Many have wondered how, in the aftermath of the recent Chinese-brokered detente between Saudi Arabia and Iran, to think about efforts by Arab states to reintegrate Syria into the region. How might Syrian President Bashar Al Assad’s relations with Iran and Hezbollah affect any rehabilitation? Are we seeing today the components of a roadmap being drawn that would mean a substantive — not just ceremonial — Syrian return to the fold?
Saudi Arabia will host the next Arab League Summit, taking place next month, and is thought to be drafting a pragmatic agenda that complements the new vision and approach of the Saudi leadership. It is an approach that does not rely on improvisation — far from it. Riyadh’s messaging is coherent, even if brief.

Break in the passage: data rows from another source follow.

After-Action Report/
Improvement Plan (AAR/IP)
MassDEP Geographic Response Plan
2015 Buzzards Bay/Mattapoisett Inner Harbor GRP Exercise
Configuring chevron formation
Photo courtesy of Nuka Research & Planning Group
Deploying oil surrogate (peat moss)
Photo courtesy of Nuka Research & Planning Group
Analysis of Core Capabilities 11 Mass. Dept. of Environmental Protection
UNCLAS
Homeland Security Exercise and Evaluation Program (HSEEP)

Mr Al Assad gradually needs to escape the Iranian grip, because he will not be able to be fully in control of any Syria that lies in the shadow of Iran’s continued dominance. Therefore, he may find that a relinkage with the Arab states — gradually, and as part of a regional deal — will be his salvation from total reliance on Iran and Russia.

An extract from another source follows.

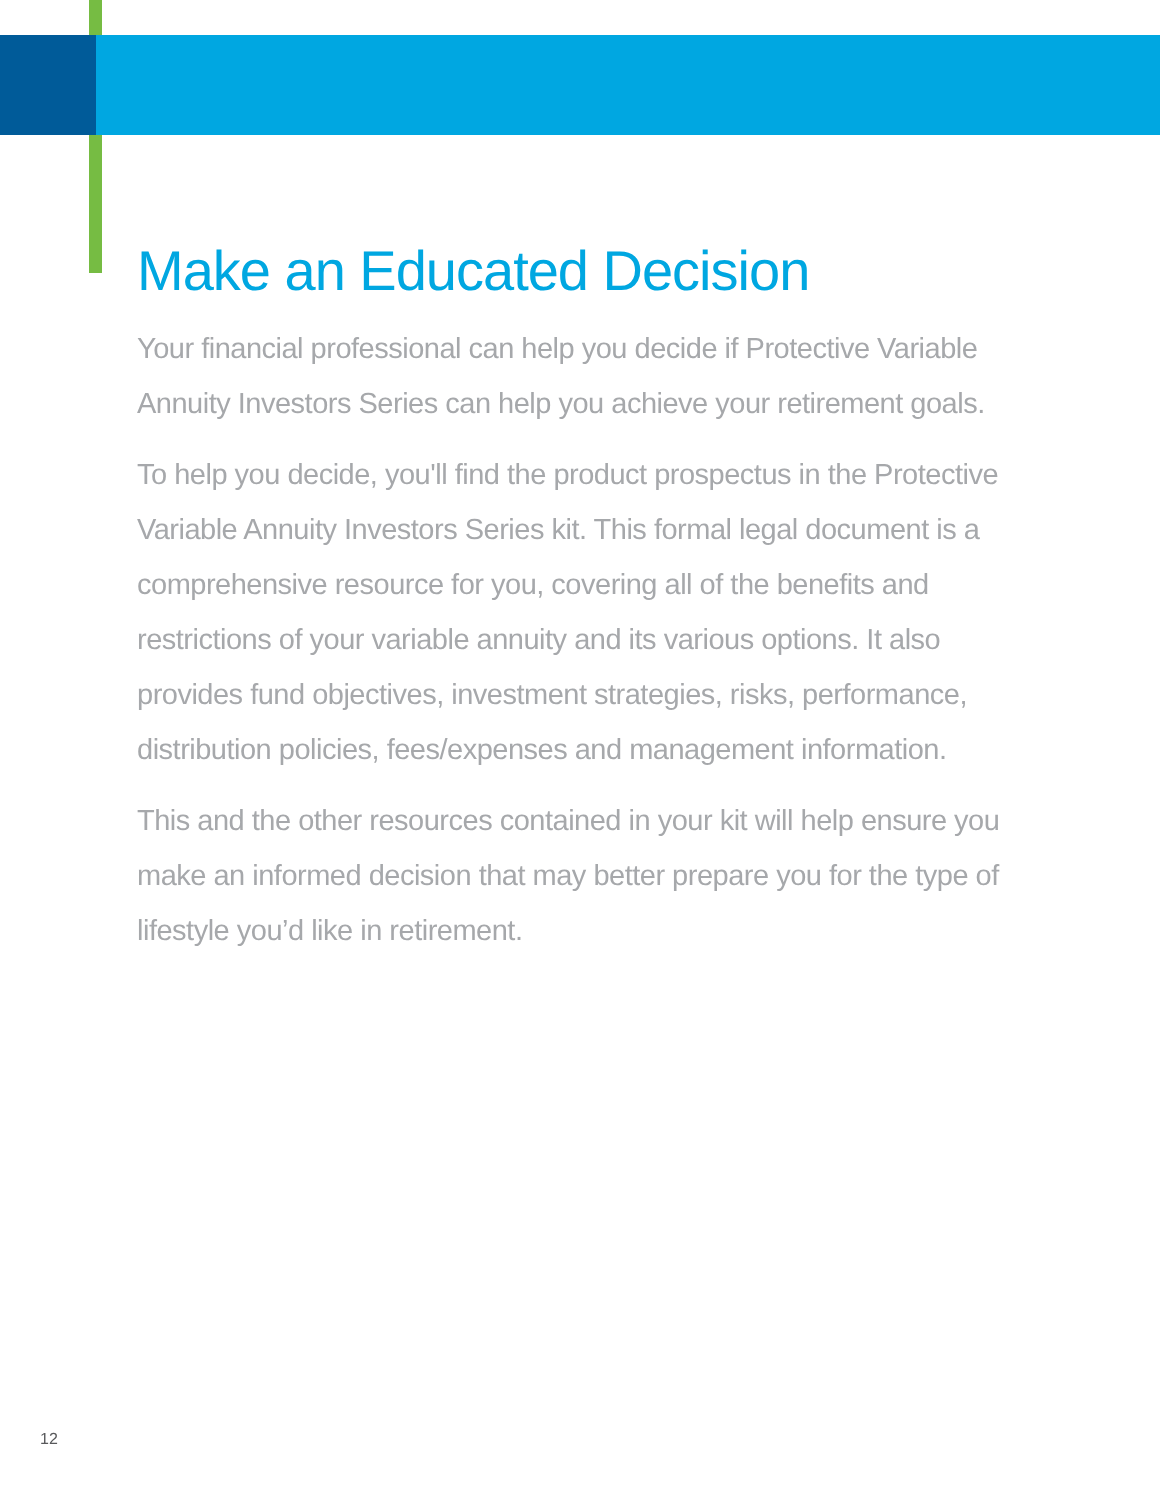Make an Educated Decision
Your financial professional can help you decide if Protective Variable Annuity Investors Series can help you achieve your retirement goals.
To help you decide, you'll find the product prospectus in the Protective Variable Annuity Investors Series kit. This formal legal document is a comprehensive resource for you, covering all of the benefits and restrictions of your variable annuity and its various options. It also provides fund objectives, investment strategies, risks, performance, distribution policies, fees/expenses and management information.
This and the other resources contained in your kit will help ensure you make an informed decision that may better prepare you for the type of lifestyle you’d like in retirement.
12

Arab states’ offer to Mr Al Assad is thought to include a pledge to help rebuild Syria, to ease its isolation and to create a bridge between it and the outside world. It also includes collective efforts to gradually contain Turkey’s influence, as well as Iran’s. In the view of many countries in the region, greater Arab influence in Syria could be reassuring to Syrians, and it would be in Mr Al Assad’s interest to be part of that effort to reassure instead of antagonising his people. But such an outcome would likely only be achieved in return for binding commitments from Mr Al Assad. These are the elements of a serious deal, not a mere reunion.
In terms of his relations with Hezbollah — which fought alongside Damascus against the Syrian opposition and has become his partner along with Iran — Mr Al Assad would likely be required to gradually disengage.

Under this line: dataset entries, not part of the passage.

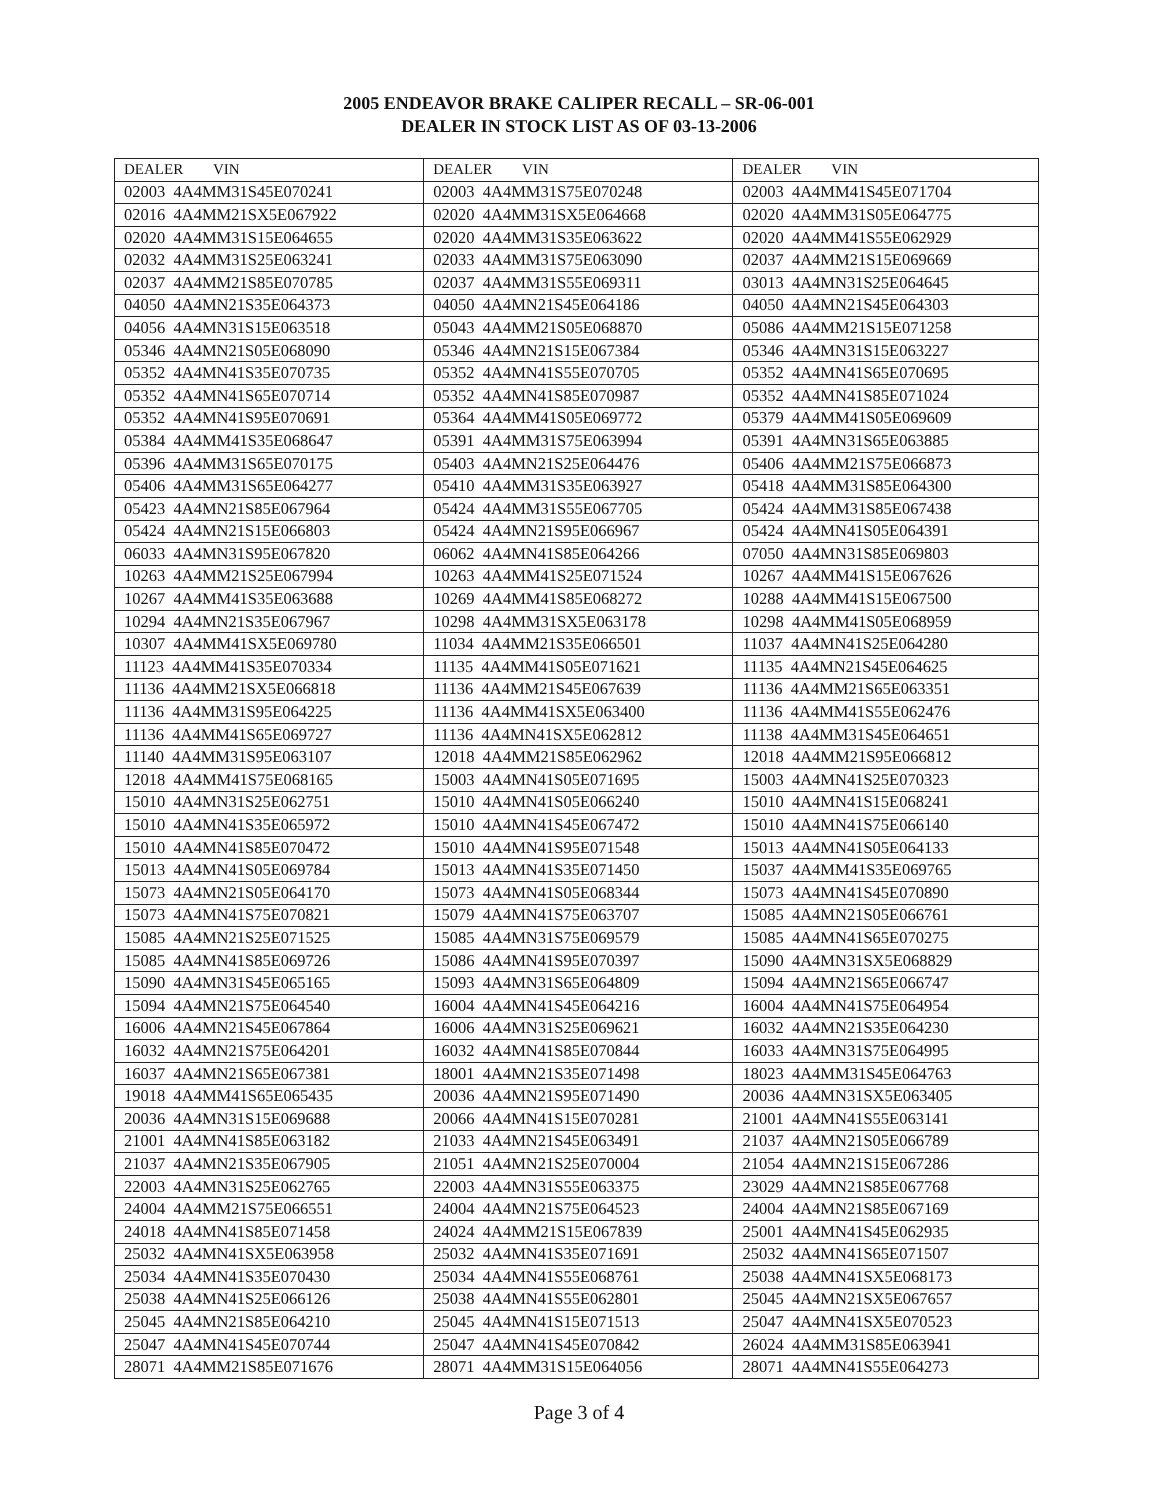2005 ENDEAVOR BRAKE CALIPER RECALL – SR-06-001
DEALER IN STOCK LIST AS OF 03-13-2006
| DEALER VIN | DEALER VIN | DEALER VIN |
| --- | --- | --- |
| 02003 4A4MM31S45E070241 | 02003 4A4MM31S75E070248 | 02003 4A4MM41S45E071704 |
| 02016 4A4MM21SX5E067922 | 02020 4A4MM31SX5E064668 | 02020 4A4MM31S05E064775 |
| 02020 4A4MM31S15E064655 | 02020 4A4MM31S35E063622 | 02020 4A4MM41S55E062929 |
| 02032 4A4MM31S25E063241 | 02033 4A4MM31S75E063090 | 02037 4A4MM21S15E069669 |
| 02037 4A4MM21S85E070785 | 02037 4A4MM31S55E069311 | 03013 4A4MN31S25E064645 |
| 04050 4A4MN21S35E064373 | 04050 4A4MN21S45E064186 | 04050 4A4MN21S45E064303 |
| 04056 4A4MN31S15E063518 | 05043 4A4MM21S05E068870 | 05086 4A4MM21S15E071258 |
| 05346 4A4MN21S05E068090 | 05346 4A4MN21S15E067384 | 05346 4A4MN31S15E063227 |
| 05352 4A4MN41S35E070735 | 05352 4A4MN41S55E070705 | 05352 4A4MN41S65E070695 |
| 05352 4A4MN41S65E070714 | 05352 4A4MN41S85E070987 | 05352 4A4MN41S85E071024 |
| 05352 4A4MN41S95E070691 | 05364 4A4MM41S05E069772 | 05379 4A4MM41S05E069609 |
| 05384 4A4MM41S35E068647 | 05391 4A4MM31S75E063994 | 05391 4A4MN31S65E063885 |
| 05396 4A4MM31S65E070175 | 05403 4A4MN21S25E064476 | 05406 4A4MM21S75E066873 |
| 05406 4A4MM31S65E064277 | 05410 4A4MM31S35E063927 | 05418 4A4MM31S85E064300 |
| 05423 4A4MN21S85E067964 | 05424 4A4MM31S55E067705 | 05424 4A4MM31S85E067438 |
| 05424 4A4MN21S15E066803 | 05424 4A4MN21S95E066967 | 05424 4A4MN41S05E064391 |
| 06033 4A4MN31S95E067820 | 06062 4A4MN41S85E064266 | 07050 4A4MN31S85E069803 |
| 10263 4A4MM21S25E067994 | 10263 4A4MM41S25E071524 | 10267 4A4MM41S15E067626 |
| 10267 4A4MM41S35E063688 | 10269 4A4MM41S85E068272 | 10288 4A4MM41S15E067500 |
| 10294 4A4MN21S35E067967 | 10298 4A4MM31SX5E063178 | 10298 4A4MM41S05E068959 |
| 10307 4A4MM41SX5E069780 | 11034 4A4MM21S35E066501 | 11037 4A4MN41S25E064280 |
| 11123 4A4MM41S35E070334 | 11135 4A4MM41S05E071621 | 11135 4A4MN21S45E064625 |
| 11136 4A4MM21SX5E066818 | 11136 4A4MM21S45E067639 | 11136 4A4MM21S65E063351 |
| 11136 4A4MM31S95E064225 | 11136 4A4MM41SX5E063400 | 11136 4A4MM41S55E062476 |
| 11136 4A4MM41S65E069727 | 11136 4A4MN41SX5E062812 | 11138 4A4MM31S45E064651 |
| 11140 4A4MM31S95E063107 | 12018 4A4MM21S85E062962 | 12018 4A4MM21S95E066812 |
| 12018 4A4MM41S75E068165 | 15003 4A4MN41S05E071695 | 15003 4A4MN41S25E070323 |
| 15010 4A4MN31S25E062751 | 15010 4A4MN41S05E066240 | 15010 4A4MN41S15E068241 |
| 15010 4A4MN41S35E065972 | 15010 4A4MN41S45E067472 | 15010 4A4MN41S75E066140 |
| 15010 4A4MN41S85E070472 | 15010 4A4MN41S95E071548 | 15013 4A4MN41S05E064133 |
| 15013 4A4MN41S05E069784 | 15013 4A4MN41S35E071450 | 15037 4A4MM41S35E069765 |
| 15073 4A4MN21S05E064170 | 15073 4A4MN41S05E068344 | 15073 4A4MN41S45E070890 |
| 15073 4A4MN41S75E070821 | 15079 4A4MN41S75E063707 | 15085 4A4MN21S05E066761 |
| 15085 4A4MN21S25E071525 | 15085 4A4MN31S75E069579 | 15085 4A4MN41S65E070275 |
| 15085 4A4MN41S85E069726 | 15086 4A4MN41S95E070397 | 15090 4A4MN31SX5E068829 |
| 15090 4A4MN31S45E065165 | 15093 4A4MN31S65E064809 | 15094 4A4MN21S65E066747 |
| 15094 4A4MN21S75E064540 | 16004 4A4MN41S45E064216 | 16004 4A4MN41S75E064954 |
| 16006 4A4MN21S45E067864 | 16006 4A4MN31S25E069621 | 16032 4A4MN21S35E064230 |
| 16032 4A4MN21S75E064201 | 16032 4A4MN41S85E070844 | 16033 4A4MN31S75E064995 |
| 16037 4A4MN21S65E067381 | 18001 4A4MN21S35E071498 | 18023 4A4MM31S45E064763 |
| 19018 4A4MM41S65E065435 | 20036 4A4MN21S95E071490 | 20036 4A4MN31SX5E063405 |
| 20036 4A4MN31S15E069688 | 20066 4A4MN41S15E070281 | 21001 4A4MN41S55E063141 |
| 21001 4A4MN41S85E063182 | 21033 4A4MN21S45E063491 | 21037 4A4MN21S05E066789 |
| 21037 4A4MN21S35E067905 | 21051 4A4MN21S25E070004 | 21054 4A4MN21S15E067286 |
| 22003 4A4MN31S25E062765 | 22003 4A4MN31S55E063375 | 23029 4A4MN21S85E067768 |
| 24004 4A4MM21S75E066551 | 24004 4A4MN21S75E064523 | 24004 4A4MN21S85E067169 |
| 24018 4A4MN41S85E071458 | 24024 4A4MM21S15E067839 | 25001 4A4MN41S45E062935 |
| 25032 4A4MN41SX5E063958 | 25032 4A4MN41S35E071691 | 25032 4A4MN41S65E071507 |
| 25034 4A4MN41S35E070430 | 25034 4A4MN41S55E068761 | 25038 4A4MN41SX5E068173 |
| 25038 4A4MN41S25E066126 | 25038 4A4MN41S55E062801 | 25045 4A4MN21SX5E067657 |
| 25045 4A4MN21S85E064210 | 25045 4A4MN41S15E071513 | 25047 4A4MN41SX5E070523 |
| 25047 4A4MN41S45E070744 | 25047 4A4MN41S45E070842 | 26024 4A4MM31S85E063941 |
| 28071 4A4MM21S85E071676 | 28071 4A4MM31S15E064056 | 28071 4A4MN41S55E064273 |
Page 3 of 4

It is possible, particularly in the aftermath of the Iran-Saudi detente, that Iran would allow some political change in Syria, and that Russia would not mind it. Indeed, Moscow today sees Syria as a burden, and it needs to focus its energy on the war in Ukraine.
But why would Iran agree to such a radical shift? For one thing, it needs to overcome its economic dire straits, as well as its nuclear crisis, which makes it vulnerable to military confrontations, and its political isolation. Therefore, Iran may agree to concessions in the framework of a deal to normalise relations with other Arab states and secure the economic relief this entails, as well as the possibility of US sanctions relief if it abides by its commitments and radically softens its behaviour.
US President Joe Biden’s administration is somewhat troubled by the developments in the Middle East that have put China in the driver’s seat, but, at the same time, Washington is not completely opposed. Indeed, it has said it welcomes developments that could help avert conflict with Iran.
Moreover, the Biden administration is understood to be in favour of Arab states replacing the Astana process led by Russia, Turkey and Iran, by sponsoring a political process in Syria and working to persuade Mr Al Assad to make concessions to the opposition.
It would also be a welcome development for the Biden administration if the efforts of Arab countries that have normalised relations with Israel succeed in creating a climate that could gradually bring Syria into a comprehensive process of de-escalation in its outstanding conflicts with Israel. Today, the broad strategy of Gulf states, in particular, is to reduce, avoid and resolve conflicts throughout the Middle East, through a gradual approach and a qualitatively different kind of diplomatic engagement.
The aspirations of Saudi diplomacy were explained by Crown Prince Mohammed Bin Salman during the Future Investment Initiative meeting in Riyadh in 2019, when he spoke about the dream he intended to turn into reality by transforming the Middle East into another Europe, becoming far removed from ideological conflicts and extremist policies. Then in the Jeddah Security and Development Summit last year, attended by leaders from the GCC, the US, Egypt, Iraq and Jordan, the Crown Prince affirmed a vision that prioritises security, stability and prosperity, calling on Iran to work with the countries of the region and become part of that vision. Saudi Arabia’s hosting of the Arab League Summit in May will be another important milestone in the context of the pragmatic implementation of this vision, especially in the wake of the agreement with Iran. And Syria could be a testing ground.
If, as many expect, Mr Al Assad is truly ready to replace his reliance on Russia, Iran and Hezbollah with domestic reforms, dialogue with the opposition and accepting the return of Syrian refugees, then regional diplomacy will have delivered a coup. The key, however, is honest and true implementation.
This will not be easy for Mr Al Assad, even if he is persuaded, to get permission from Tehran, which has been a strategic partner for Damascus for decades, to become more independent. Iran’s Islamic Revolutionary Guard Corps may not be ready to end its pact with the regime in Syria and Hezbollah in Lebanon. This is where the problem lies: Iranian dominance in Syria is a strategic goal for Tehran, and the IRGC commanders will not favour being part of any reduction of their country’s footprint there.
Whatever happens, it is likely to happen only gradually, say those familiar with the process. Just as well — let caution be the compass to trust, and let trust be the destination.